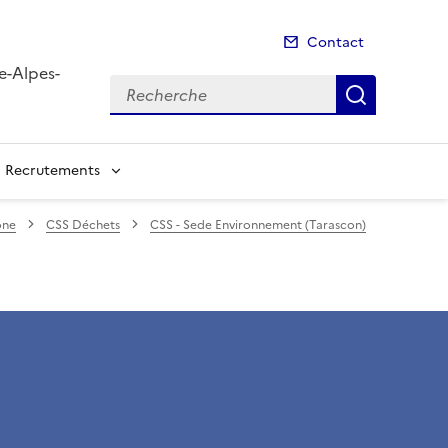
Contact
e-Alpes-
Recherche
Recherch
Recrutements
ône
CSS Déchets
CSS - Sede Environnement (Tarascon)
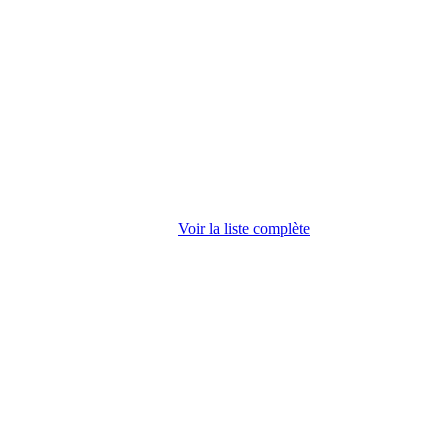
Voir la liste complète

==

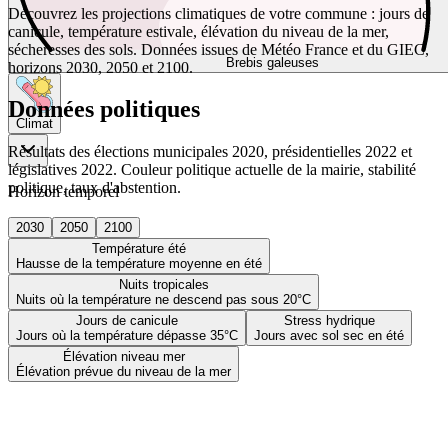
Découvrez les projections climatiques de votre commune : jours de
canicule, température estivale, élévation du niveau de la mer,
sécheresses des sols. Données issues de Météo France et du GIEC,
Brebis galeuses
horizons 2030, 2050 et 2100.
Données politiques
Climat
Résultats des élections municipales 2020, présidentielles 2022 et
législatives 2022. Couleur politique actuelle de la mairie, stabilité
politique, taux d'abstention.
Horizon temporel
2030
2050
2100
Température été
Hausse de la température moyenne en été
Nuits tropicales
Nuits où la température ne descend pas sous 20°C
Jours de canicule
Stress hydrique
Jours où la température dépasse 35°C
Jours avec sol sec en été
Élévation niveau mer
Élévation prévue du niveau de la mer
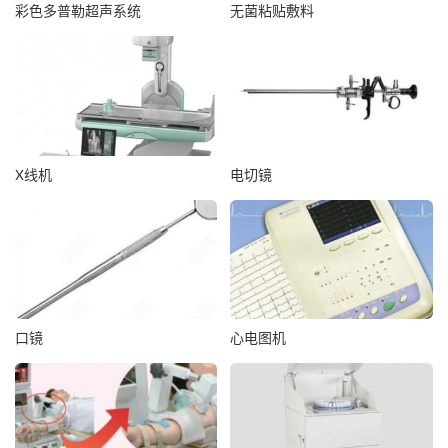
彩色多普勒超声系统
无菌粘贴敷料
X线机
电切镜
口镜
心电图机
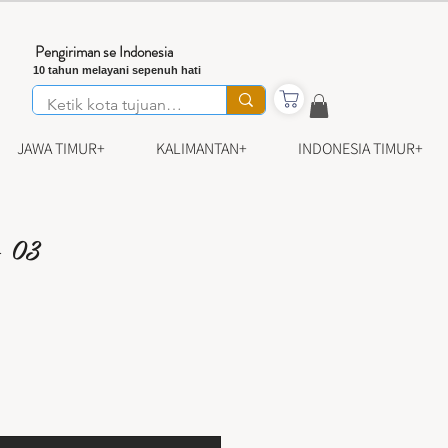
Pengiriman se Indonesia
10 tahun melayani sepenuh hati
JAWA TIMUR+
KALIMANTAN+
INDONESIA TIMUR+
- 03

▶ **What is expected**: The answer must be a single number: how many lines in the data contain the string "Données"?

▶ **Reply**: 2